I have a friend, we’ll call her H. H is very low-maintenance. Always there when I need her. Haven’t had a problem with her since we met in September of 2005. Some may say that I’m not the best friend to H. I’ve left her alone in the rain and at times, I’ve driven her harder than she prefers, but overall, things aren’t so bad between us. (In case you hadn’t figured it, H is my car.)
H has, what I at first believed to be, quite a cushy parking spot. She’s out of the direct sunlight most of the time, shaded by either our house, or the great mango tree in the front. She used to be happy there and I used to be happy she was there. Now, things have changed.

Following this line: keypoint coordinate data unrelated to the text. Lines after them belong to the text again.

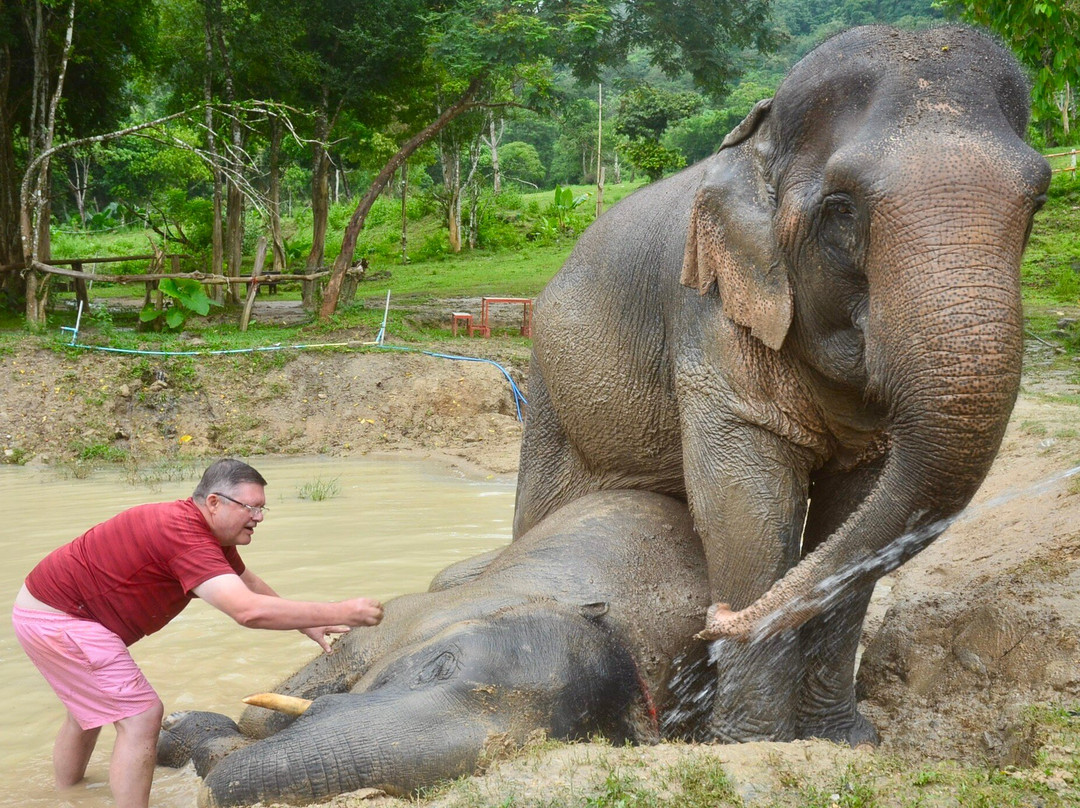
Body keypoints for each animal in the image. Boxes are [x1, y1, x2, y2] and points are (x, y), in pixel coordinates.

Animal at [157, 490, 713, 807]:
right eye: (439, 665)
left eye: (519, 752)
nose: (176, 720)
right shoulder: (409, 617)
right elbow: (272, 708)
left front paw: (194, 736)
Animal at [513, 25, 1051, 746]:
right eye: (843, 209)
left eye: (1038, 203)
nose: (713, 620)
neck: (760, 141)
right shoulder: (708, 311)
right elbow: (747, 500)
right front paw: (750, 744)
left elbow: (856, 505)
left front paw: (841, 740)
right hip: (550, 393)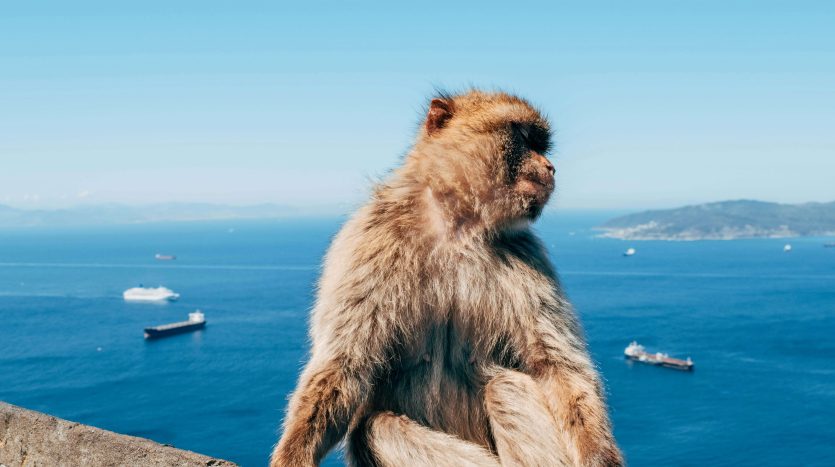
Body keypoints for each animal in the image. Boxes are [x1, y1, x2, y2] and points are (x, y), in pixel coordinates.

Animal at [271, 90, 623, 467]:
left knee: (505, 387)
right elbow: (344, 365)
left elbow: (555, 365)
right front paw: (294, 454)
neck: (457, 226)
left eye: (541, 144)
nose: (550, 167)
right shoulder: (369, 239)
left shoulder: (527, 251)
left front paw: (600, 454)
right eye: (525, 137)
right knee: (376, 427)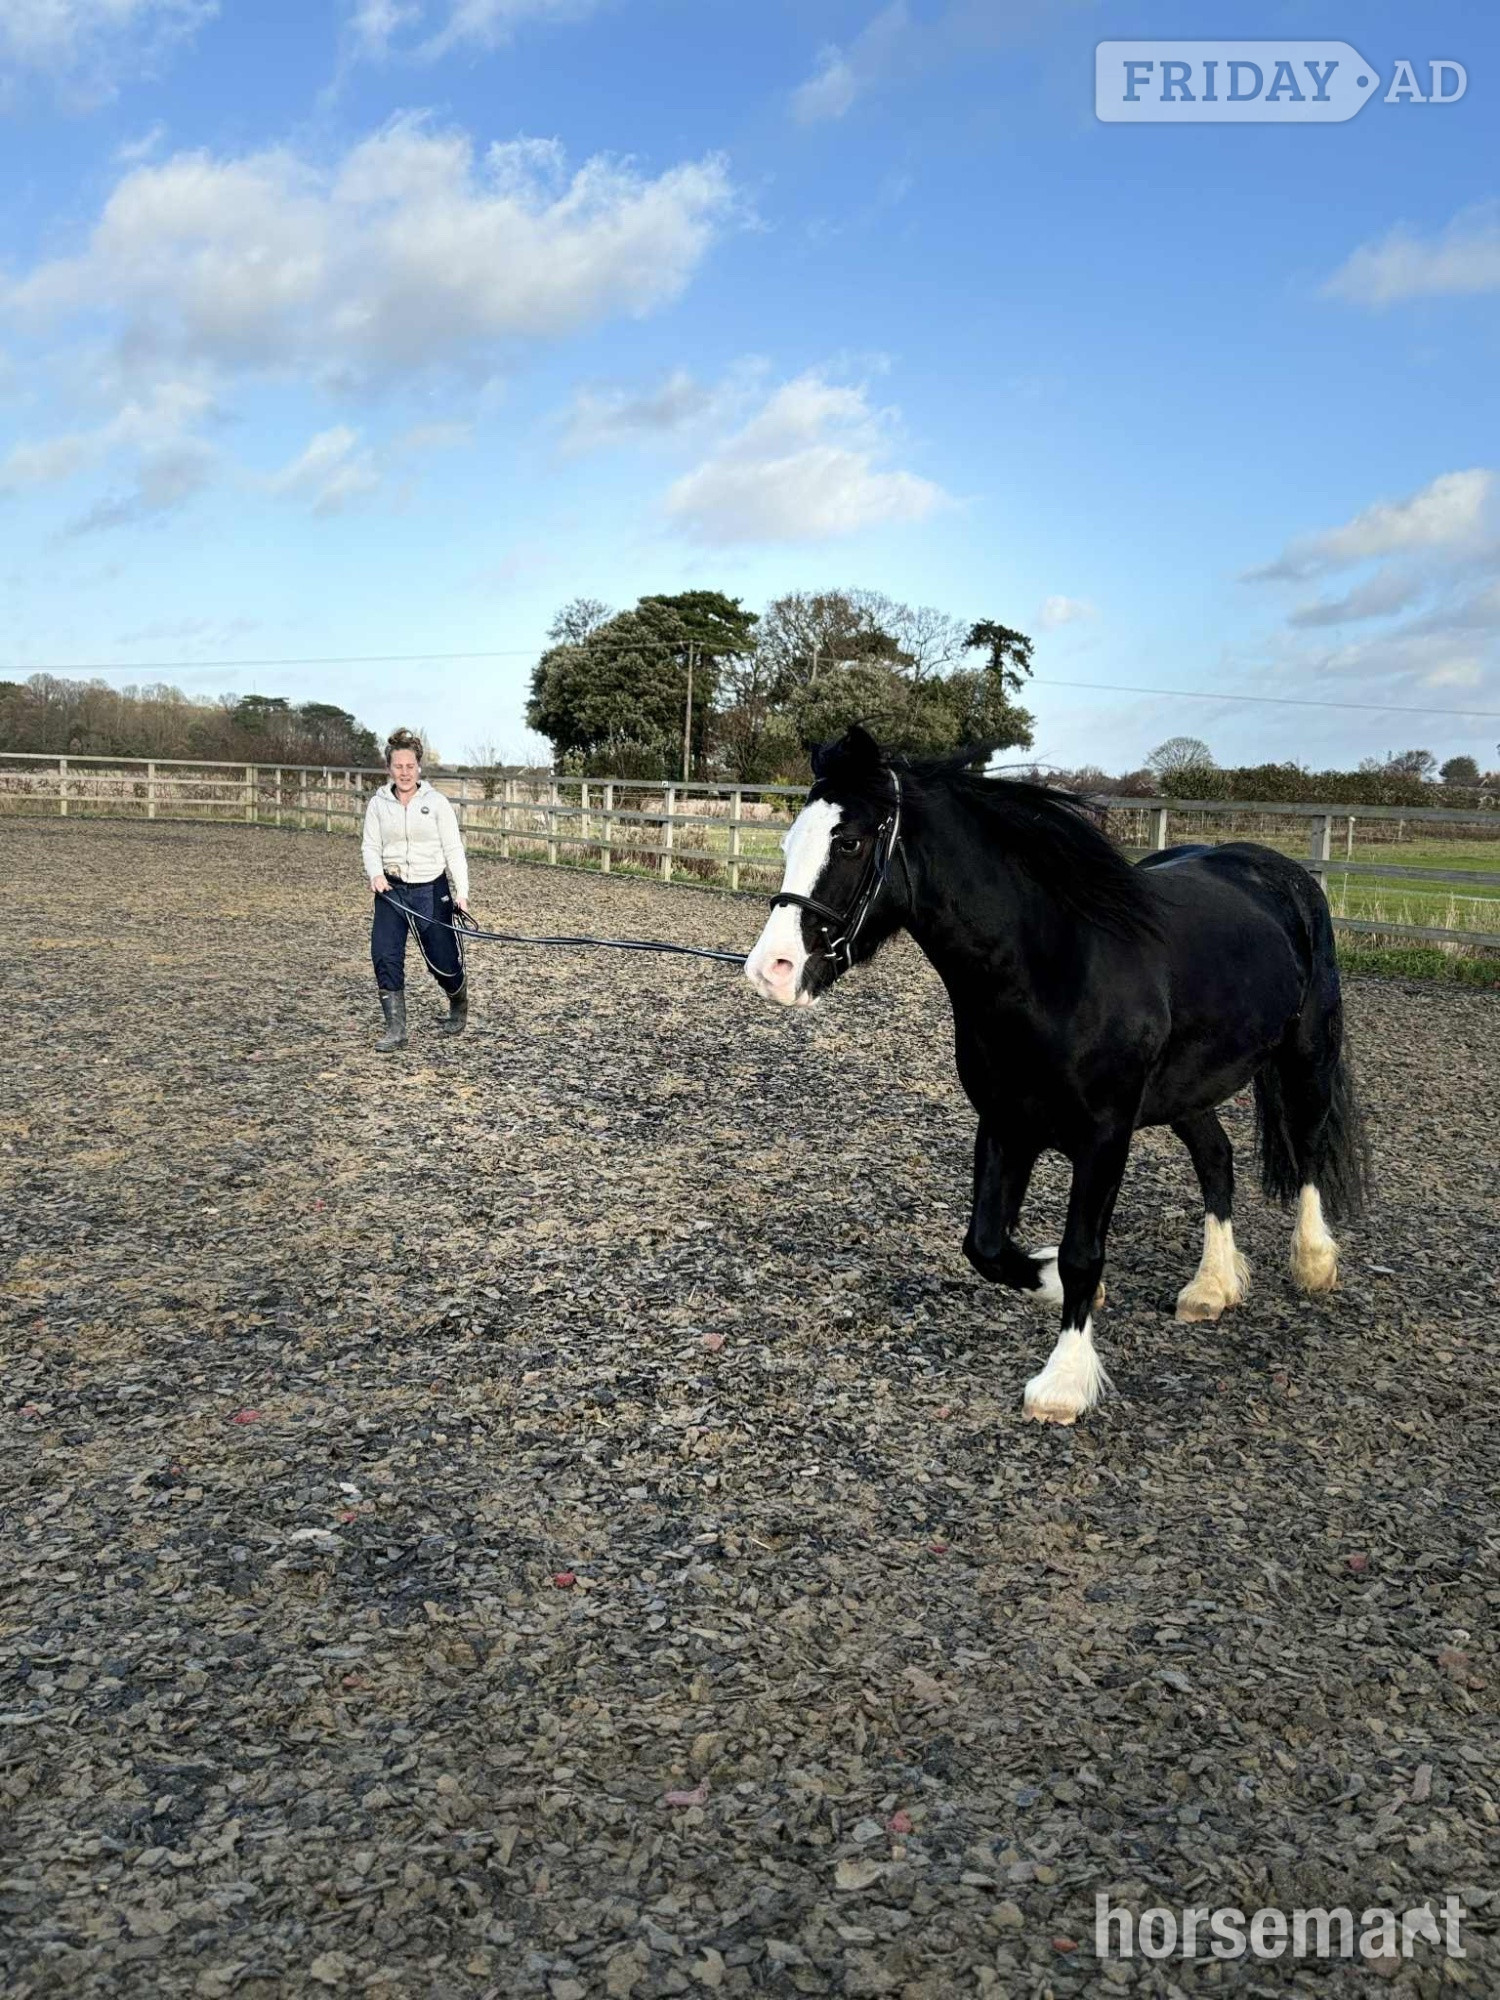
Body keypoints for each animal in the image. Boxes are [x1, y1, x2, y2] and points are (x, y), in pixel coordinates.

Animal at [744, 725, 1369, 1425]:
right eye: (787, 843)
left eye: (848, 842)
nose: (769, 969)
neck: (1054, 967)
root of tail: (1284, 875)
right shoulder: (1005, 1122)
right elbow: (985, 1245)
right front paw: (1046, 1281)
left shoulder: (1104, 1136)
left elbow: (1081, 1253)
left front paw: (1064, 1382)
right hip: (1186, 1092)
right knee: (1217, 1158)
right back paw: (1212, 1286)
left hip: (1307, 1055)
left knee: (1308, 1146)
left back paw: (1313, 1263)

Iggy (and his wife/life partner) have moved in. There was no warning, no moving van, no “Hi, we’re the new neighbors”. The only way that I know that the Iggys are around is that they’ve taken to leaving presents for, or I should say on, H.
The Iggys have made a residence in the mango tree. For the most part, they’re quiet neighbors and you wouldn’t even know they’re there except for one glaring huge middle iguana finger thrust at me on a daily basis….
THEY SHIT ON MY CAR!
I will soon wash the paint off of H because of the daily washing that she needs because the Iggys are disgusting pigs. If you weren’t aware, iguanas poop in much the same way as birds. LARGE birds! Every morning I go out to my car, half asleep, to find the present of the day. Today, it looked as though the Iggys put in a joint effort. There’s a large section of my back window that I cannot see out of. It’s gross. It’s annoying. It’s offending. Some folks want to call someone to take them away, but as I believe that the Iggy family are all either spies or CIA agents, or Jack Bauers in training, they are never seen.
Now, I am angry. Do not look for me, do not call me, for I will not be around. I am becoming one with the Iggy family. I will hold vigil in my front yard with the necessary equipment to remove the crapmakers. I will think like them, I will look like them, I will eat like them, and I will kill them. Hopefully before I poop on someone else’s car.